Based on your comments Greg sounds like it might be best to do one of the three once each week which will keep the testing to once a week and give me a status update on each every three weeks. And I will go ahead and do it first thing after the warmup.

Good idea on the log too. I always keep track of total distance, but I have not usually tracked times.

Thanks again for the help! I have just finished developing 5 workouts to use to get going again. Would this be a good board to post them for comments and suggestions?
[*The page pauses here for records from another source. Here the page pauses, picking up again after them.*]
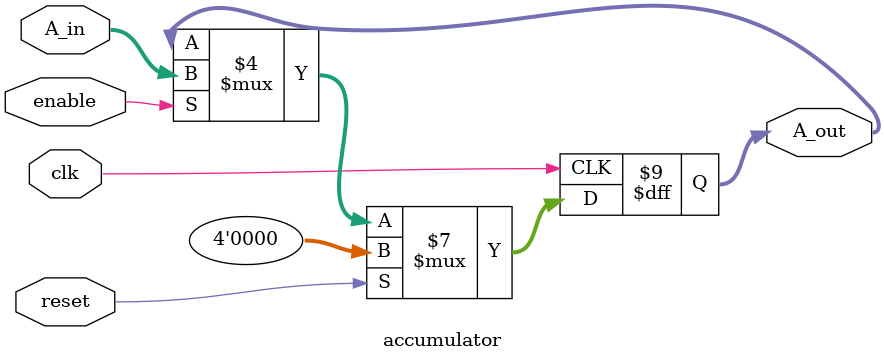
<source format=v>
module accumulator(input clk,enable,reset, input [3:0]A_in, output [3:0]A_out); //instanciar el modulo

  wire clk,enable,reset;        // instanciar variables internas, entrada y salidas.
  wire [3:0]A_in;
  reg [3:0]A_out=0;

  always @ (posedge clk)        //funciona cada vez que recibe clk o reset
    begin
      if(reset)                // si es reset reiniciara todo el contador
        begin
          A_out <= 0;
        end
      else if (enable==1)     // si esta habilitado
        begin                   // cambia el valor del contador si esta habilitado, de lo contrario mantiene el mismo valor
          A_out <= A_in;
        end
    end

endmodule

</source>
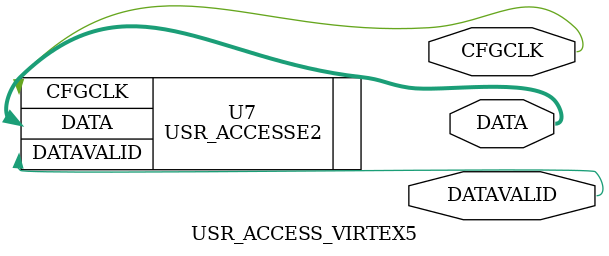
<source format=v>
`timescale 1 ps/1 ps

module USR_ACCESS_VIRTEX5 (CFGCLK, DATA, DATAVALID);

    output CFGCLK;
    output [31:0] DATA;
    output DATAVALID;


USR_ACCESSE2 U7 (
             		.CFGCLK(CFGCLK),
             		.DATA(DATA),
             		.DATAVALID(DATAVALID));

endmodule

</source>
Every other thing I have asked has yielded some great advice, so comments on my workout plan would be greatly appreciated.


Bert Petersen
February 25th, 2002, 02:54 AM
One other idea would be to time the first half of your race at the start of practice, when you are fresh, and the back half at the end of workout, when you are more tired. This would give you a realistic idea of your 1. basic speed and then 2. your ability to finish strongly. Bert

Steve Ruiter
February 27th, 2002, 05:18 PM
I am not so sure it matters what you use to gauge your progress, but it would seem most valuable to find some set of benchmarks that are easily and accurately measurable and repeatable.

For me, I frequently do a 1000 yard swim for time, and sometimes a 400 IM kick with a board for time. You may need to find other more appropriate benchmarks that work for you. I like to set my watch to beep on the pace I am trying to go, so I can tell how I am doing along the way.

From the times I do on these, and having done them enough times under similar circumstances, I have a very reliable way of measuring where I am against my personal history. Right now I am in a "don't ask, don't tell" level of conditioning, where I won't even do it, because I know the results will be worse that I want to know.

Beyond that, participating in swim meets can't be beat for providing accurate measures of your progress.